Even without kids in the home, boundaries can lead to harmony. Emillio Mesa, 44, from San Francisco, was in a committed relationship for almost a decade and continued living with his partner for an additional two years post-split, both for financial reasons and because it was during the pandemic.
“I used a whiteboard to tell him when I was on a call so he didn’t knock on my office door. We also had our own rooms where the other person just didn’t go,” Mesa said. They used email to communicate shared expenses and schedule changes to avoid unpleasant encounters at home.
“If you’re stuck living together, you need a sacred space, even if it’s to fall apart,” said Olivia Howell, a divorce consultant who co-founded Fresh Starts Registry to support people going through divorce. She encourages clients to create a comfortable area of their home for themselves, no matter how small, and to spend as much time out of the house as possible.
When she went through her own divorce in 2019, she got creative: “McDonald’s is the best workspace for people going through a divorce with kids.” Howell used the free WiFi to work while her boys expended energy in the Play Place. She said the vibes in her house were negative as her soon-to-be-ex frequently wanted to discuss legal issues, which distracted her both from her work and taking care of their young kids (ages 3 and 5 at the time).
In a Facebook group, one divorced woman reported a cost-effective reprieve from their ex by accepting a temporary job as a pet sitter. She stayed in a nearby apartment caring for a dog and two cats - with the benefit of using the owner’s living space rent-free.

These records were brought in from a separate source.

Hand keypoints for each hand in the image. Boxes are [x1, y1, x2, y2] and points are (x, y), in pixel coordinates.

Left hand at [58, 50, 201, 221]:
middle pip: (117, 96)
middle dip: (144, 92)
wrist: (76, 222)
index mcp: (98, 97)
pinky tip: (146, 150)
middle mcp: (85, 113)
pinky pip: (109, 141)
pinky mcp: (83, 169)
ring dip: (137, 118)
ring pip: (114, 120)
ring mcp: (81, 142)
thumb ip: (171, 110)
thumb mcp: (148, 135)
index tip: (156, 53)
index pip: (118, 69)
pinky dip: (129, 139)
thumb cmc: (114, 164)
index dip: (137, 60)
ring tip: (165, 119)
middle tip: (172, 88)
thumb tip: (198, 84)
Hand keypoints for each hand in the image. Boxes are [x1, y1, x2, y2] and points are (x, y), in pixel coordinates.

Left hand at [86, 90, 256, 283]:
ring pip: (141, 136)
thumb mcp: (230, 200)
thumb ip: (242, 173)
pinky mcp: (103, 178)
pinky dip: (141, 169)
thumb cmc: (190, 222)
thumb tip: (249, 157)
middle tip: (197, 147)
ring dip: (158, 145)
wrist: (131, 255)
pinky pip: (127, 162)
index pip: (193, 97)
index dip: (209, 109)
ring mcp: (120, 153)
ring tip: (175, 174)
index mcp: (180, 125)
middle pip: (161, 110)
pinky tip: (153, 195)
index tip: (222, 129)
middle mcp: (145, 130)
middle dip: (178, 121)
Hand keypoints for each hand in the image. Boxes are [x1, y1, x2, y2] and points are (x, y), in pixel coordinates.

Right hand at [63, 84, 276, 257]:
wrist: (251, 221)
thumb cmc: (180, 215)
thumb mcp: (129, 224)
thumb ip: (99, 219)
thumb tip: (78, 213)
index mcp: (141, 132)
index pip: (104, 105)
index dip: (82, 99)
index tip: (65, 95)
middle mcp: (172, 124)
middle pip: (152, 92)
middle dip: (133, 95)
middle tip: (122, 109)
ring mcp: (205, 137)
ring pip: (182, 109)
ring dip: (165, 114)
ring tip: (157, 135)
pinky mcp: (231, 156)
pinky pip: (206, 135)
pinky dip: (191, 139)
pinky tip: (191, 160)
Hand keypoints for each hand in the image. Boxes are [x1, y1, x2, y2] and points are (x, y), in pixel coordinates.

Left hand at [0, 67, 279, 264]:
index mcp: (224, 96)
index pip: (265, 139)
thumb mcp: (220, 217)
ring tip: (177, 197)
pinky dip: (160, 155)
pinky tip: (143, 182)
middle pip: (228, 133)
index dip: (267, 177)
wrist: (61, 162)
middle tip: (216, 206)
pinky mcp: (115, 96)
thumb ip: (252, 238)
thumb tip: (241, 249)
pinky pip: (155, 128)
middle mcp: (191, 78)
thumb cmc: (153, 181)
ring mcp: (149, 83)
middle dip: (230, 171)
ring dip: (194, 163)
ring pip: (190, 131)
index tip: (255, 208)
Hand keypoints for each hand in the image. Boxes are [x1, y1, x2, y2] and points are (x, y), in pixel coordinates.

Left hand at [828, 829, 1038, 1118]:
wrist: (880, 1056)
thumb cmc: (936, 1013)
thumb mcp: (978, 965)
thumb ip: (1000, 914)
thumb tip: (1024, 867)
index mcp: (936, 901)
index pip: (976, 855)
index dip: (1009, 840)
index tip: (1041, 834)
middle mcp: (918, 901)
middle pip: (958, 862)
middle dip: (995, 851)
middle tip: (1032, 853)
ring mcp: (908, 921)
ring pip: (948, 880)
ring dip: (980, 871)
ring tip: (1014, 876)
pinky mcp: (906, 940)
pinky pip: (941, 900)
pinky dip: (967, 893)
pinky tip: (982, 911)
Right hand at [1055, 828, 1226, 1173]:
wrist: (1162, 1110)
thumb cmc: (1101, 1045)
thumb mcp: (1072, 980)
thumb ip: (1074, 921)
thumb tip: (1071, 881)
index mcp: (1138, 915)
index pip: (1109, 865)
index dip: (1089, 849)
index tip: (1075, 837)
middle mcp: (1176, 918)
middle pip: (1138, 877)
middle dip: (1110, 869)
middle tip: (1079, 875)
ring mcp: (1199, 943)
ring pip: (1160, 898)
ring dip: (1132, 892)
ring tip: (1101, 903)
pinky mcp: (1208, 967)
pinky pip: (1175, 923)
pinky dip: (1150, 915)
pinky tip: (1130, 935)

Vitek said that can be a good approach: “If it’s not your parenting time, go stay with a friend or family. Get away during shared hours and use that time to take care of yourself.”

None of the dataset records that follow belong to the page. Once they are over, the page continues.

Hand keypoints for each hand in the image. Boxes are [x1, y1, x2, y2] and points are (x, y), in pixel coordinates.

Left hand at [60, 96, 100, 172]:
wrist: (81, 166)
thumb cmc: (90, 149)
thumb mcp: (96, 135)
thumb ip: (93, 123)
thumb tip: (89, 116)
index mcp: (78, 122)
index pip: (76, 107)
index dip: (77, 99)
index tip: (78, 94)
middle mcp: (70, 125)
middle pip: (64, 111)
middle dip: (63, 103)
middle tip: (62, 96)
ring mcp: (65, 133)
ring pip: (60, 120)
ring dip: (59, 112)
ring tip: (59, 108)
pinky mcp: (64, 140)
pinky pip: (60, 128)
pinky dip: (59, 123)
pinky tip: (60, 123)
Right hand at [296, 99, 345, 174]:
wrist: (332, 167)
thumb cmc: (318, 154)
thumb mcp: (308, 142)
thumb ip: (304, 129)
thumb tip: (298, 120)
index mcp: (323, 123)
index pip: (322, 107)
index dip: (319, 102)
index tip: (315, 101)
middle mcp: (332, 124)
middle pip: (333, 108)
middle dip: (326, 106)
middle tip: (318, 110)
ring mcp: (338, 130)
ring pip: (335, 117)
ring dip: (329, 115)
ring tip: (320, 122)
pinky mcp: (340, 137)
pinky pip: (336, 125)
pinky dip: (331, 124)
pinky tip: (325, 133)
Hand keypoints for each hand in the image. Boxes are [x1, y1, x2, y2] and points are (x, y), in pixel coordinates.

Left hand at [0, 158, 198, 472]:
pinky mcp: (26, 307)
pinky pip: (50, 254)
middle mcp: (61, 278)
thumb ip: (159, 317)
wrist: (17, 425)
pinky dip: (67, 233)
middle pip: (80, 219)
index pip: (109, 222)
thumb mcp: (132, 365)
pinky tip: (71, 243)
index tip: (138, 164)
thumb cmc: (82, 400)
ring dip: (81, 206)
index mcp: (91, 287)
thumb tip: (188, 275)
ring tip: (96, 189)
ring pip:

For me, the yoga studio was a welcome respite at night and better than an awkward encounter in the kitchen or hallway.
While obtaining a marriage license is generally quite quick, divorce can be a slog. Rarely does anyone get through it with their home life unfazed. Sometimes, the persistent friction of living together adds anger and difficulty, but thinking about the future can bring peace.
In my sacred desk space, I wrote “my tomorrow” on a sticky note and pressed it onto the adjacent window. The sunlight beamed through the small square as if to infuse energy into my written intention. It reminded me that soon I would be living a bright future in a space all my own - and I could manage until then.